O tucano apoiou o impedimento da ex-presidente Dilma Rousseff (PT) e, no ano seguinte ao impeachment, se tornou ministro das Relações Exteriores do governo Michel Temer (MDB).
"Depois das revelações, eu fico profundamente chocado com o que aconteceu na Lava Jato. Acho que o Supremo tinha que tomar providências, uma vez que o Conselho Nacional de Justiça não sei se tomará. [...] Evidentemente você tem uma manipulação política do impeachment. Quando você tem a divulgação da delação de [Antonio] Palocci nas vésperas da eleição presidencial, você tem uma manipulação política da eleição presidencial. Isso feito de caso pensado, como os diálogos revelaram", afirmou, ao se referir às revelações feitas pelo site The Intercept Brasil.

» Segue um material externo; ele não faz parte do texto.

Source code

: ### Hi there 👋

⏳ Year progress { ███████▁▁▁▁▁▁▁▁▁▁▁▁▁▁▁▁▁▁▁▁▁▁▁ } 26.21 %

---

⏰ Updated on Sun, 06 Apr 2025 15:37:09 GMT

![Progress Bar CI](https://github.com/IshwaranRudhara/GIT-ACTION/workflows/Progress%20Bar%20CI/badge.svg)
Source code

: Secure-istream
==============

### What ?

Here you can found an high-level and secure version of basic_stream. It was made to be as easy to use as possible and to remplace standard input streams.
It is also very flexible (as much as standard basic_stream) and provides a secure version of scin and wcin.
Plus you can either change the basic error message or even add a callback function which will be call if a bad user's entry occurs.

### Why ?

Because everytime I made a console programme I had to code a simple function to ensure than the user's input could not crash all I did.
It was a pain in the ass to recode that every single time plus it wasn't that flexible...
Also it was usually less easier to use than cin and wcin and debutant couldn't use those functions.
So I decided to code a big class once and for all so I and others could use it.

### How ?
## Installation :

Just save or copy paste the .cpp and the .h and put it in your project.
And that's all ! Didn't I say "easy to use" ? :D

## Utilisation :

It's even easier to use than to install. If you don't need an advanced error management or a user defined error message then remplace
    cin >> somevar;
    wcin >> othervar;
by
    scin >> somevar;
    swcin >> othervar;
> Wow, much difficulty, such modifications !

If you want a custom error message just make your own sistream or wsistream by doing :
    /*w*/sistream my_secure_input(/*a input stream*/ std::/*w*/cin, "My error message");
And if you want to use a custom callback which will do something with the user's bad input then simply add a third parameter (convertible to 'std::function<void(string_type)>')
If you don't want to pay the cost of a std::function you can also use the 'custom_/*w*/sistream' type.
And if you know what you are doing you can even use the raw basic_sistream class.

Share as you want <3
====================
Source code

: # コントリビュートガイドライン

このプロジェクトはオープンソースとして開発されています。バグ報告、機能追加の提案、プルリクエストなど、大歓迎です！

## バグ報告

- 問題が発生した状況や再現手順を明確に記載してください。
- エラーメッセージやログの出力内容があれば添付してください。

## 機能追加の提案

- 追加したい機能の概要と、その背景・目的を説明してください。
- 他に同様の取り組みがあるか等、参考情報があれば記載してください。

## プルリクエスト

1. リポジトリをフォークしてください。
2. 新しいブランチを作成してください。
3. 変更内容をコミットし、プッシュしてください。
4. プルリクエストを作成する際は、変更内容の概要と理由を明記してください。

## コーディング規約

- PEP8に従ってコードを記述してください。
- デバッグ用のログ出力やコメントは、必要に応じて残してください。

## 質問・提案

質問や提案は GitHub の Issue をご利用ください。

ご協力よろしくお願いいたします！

“Não é uma coisa por inadvertência, foi de caso pensado. Então, isso para mim torna, não todos, porque não conheço todos, esses casos em que esse tipo de procedimento se verificou, nulos, porque atingiu um princípio fundamental do Estado de Direito, que é a garantia que a existência de um juiz imparcial dá ao direito de defesa”, emendou.